Task description
The only thing to send back is the number of lines below that hold the string "buzón".

= Beginning of Section =

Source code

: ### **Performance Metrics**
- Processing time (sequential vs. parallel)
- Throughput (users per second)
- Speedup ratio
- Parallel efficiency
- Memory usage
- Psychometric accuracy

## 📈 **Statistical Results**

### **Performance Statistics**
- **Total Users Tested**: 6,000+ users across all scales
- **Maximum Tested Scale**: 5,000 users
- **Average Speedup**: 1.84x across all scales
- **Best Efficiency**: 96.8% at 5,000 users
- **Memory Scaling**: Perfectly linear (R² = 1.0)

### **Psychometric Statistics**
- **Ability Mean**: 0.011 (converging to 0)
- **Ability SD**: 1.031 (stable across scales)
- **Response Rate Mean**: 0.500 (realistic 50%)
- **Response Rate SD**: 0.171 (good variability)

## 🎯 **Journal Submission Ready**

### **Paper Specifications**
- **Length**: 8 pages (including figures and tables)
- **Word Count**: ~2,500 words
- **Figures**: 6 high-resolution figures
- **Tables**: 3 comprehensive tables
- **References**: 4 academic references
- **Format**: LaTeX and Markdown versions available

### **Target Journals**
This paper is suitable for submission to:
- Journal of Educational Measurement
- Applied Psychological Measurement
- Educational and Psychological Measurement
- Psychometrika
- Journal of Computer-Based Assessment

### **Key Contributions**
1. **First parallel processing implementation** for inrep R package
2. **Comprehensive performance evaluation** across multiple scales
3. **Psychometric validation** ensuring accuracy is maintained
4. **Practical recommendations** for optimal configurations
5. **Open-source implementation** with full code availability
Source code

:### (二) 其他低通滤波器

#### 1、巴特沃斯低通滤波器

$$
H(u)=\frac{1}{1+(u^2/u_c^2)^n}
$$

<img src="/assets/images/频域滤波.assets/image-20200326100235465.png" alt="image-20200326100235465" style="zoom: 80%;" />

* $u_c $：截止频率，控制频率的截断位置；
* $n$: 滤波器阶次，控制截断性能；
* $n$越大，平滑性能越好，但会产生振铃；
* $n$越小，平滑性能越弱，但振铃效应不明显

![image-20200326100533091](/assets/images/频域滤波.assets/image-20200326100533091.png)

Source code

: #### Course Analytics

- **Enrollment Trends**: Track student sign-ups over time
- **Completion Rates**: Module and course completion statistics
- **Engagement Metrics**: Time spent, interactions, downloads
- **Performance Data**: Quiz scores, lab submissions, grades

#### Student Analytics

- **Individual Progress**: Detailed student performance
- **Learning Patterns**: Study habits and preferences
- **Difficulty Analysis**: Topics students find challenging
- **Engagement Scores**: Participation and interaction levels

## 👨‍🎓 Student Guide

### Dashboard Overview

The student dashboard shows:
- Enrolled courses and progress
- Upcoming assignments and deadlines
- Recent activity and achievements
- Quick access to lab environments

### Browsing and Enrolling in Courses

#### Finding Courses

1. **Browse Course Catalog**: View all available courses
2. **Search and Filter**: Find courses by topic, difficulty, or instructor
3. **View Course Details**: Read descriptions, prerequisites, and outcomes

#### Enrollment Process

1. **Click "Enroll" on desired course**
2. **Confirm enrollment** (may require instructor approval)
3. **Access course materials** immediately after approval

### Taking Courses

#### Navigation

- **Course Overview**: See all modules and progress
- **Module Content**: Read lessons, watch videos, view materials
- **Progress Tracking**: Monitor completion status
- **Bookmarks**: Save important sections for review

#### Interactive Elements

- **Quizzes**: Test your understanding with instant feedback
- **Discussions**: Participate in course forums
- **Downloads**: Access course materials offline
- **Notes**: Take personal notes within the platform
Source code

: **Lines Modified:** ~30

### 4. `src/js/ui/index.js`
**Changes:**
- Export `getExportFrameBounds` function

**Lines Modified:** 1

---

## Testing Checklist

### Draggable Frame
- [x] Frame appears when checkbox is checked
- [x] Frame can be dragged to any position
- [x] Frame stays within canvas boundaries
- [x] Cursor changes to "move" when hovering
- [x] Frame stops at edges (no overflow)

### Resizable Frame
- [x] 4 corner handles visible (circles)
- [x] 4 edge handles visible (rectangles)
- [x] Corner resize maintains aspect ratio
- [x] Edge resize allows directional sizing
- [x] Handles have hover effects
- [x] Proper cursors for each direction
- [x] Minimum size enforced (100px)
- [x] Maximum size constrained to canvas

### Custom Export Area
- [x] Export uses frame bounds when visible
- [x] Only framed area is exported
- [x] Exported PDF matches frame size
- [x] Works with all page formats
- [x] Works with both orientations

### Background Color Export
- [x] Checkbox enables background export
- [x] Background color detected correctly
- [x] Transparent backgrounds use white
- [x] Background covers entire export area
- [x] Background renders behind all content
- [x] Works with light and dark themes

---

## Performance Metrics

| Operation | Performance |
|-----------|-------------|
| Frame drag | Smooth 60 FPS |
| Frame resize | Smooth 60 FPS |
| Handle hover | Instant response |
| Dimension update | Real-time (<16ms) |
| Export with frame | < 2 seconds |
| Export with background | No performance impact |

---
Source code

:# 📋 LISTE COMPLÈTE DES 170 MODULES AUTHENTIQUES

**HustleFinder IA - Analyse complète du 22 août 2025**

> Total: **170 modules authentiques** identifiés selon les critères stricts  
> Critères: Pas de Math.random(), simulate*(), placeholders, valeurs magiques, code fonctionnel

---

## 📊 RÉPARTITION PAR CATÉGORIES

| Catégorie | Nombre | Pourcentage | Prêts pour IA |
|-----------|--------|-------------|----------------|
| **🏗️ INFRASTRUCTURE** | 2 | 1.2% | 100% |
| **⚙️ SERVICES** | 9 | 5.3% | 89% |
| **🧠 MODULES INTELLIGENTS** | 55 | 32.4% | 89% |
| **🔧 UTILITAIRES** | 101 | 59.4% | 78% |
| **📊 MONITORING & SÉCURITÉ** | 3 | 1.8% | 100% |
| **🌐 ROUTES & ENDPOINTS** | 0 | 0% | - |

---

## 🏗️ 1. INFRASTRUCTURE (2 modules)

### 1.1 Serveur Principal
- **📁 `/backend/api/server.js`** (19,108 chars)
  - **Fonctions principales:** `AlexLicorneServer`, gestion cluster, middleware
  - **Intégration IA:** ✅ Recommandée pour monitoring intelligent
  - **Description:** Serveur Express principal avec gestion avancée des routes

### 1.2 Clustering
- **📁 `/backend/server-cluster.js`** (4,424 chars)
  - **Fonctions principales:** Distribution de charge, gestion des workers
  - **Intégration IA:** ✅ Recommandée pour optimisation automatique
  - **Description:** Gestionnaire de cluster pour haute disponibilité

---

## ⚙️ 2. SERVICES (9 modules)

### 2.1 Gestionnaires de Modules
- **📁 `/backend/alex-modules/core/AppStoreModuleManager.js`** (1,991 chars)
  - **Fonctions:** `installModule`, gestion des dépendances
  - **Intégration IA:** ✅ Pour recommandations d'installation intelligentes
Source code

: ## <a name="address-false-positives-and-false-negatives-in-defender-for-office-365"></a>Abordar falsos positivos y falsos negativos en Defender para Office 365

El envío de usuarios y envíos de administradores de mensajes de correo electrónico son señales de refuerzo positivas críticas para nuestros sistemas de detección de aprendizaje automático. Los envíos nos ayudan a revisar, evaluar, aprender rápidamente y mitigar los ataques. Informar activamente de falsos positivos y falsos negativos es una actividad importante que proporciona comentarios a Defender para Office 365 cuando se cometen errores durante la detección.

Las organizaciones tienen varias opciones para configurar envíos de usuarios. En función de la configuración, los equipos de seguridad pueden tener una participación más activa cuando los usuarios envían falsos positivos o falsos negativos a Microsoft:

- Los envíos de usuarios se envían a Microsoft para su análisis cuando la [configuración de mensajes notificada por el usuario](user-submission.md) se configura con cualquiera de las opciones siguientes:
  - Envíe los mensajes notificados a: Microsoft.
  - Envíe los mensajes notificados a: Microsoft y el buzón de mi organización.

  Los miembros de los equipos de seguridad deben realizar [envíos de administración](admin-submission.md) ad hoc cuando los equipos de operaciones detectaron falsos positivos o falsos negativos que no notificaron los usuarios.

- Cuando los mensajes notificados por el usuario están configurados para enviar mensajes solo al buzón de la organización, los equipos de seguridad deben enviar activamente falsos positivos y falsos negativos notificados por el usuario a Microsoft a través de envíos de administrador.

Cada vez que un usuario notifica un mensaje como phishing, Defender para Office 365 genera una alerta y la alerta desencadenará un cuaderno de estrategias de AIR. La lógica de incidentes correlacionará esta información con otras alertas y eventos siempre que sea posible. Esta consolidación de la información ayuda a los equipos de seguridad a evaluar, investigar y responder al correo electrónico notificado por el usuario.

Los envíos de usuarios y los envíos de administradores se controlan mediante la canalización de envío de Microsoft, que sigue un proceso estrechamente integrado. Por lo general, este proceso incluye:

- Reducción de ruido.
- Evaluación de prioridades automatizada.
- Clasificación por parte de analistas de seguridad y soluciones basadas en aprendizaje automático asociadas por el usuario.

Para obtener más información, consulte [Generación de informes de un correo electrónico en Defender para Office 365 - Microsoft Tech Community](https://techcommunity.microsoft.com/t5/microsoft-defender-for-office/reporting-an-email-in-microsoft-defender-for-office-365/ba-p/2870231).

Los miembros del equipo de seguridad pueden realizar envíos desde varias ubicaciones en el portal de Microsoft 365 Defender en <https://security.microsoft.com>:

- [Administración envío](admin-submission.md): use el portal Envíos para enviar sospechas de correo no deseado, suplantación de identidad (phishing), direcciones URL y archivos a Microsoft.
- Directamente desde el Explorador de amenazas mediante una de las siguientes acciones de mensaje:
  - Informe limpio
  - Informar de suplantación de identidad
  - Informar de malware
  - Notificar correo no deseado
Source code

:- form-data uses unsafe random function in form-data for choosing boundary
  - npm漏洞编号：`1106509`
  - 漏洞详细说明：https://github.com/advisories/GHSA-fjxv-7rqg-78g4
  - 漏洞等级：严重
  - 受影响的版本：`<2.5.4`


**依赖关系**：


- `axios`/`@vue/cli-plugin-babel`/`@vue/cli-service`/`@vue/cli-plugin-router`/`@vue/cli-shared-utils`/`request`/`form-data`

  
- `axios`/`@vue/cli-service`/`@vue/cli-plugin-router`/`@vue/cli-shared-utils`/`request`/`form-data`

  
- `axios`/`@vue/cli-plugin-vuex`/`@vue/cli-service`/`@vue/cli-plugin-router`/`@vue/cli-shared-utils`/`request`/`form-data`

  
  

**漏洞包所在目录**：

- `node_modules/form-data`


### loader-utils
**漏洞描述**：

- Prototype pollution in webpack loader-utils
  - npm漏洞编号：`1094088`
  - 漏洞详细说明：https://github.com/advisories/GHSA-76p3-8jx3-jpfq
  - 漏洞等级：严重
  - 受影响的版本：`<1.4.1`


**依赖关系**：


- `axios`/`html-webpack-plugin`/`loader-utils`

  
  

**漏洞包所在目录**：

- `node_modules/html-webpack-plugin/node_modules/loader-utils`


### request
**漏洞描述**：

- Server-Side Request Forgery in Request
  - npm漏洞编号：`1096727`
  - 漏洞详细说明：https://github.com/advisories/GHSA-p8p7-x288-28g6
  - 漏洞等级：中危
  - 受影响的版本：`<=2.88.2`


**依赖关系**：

= End of Section =

Solution below
2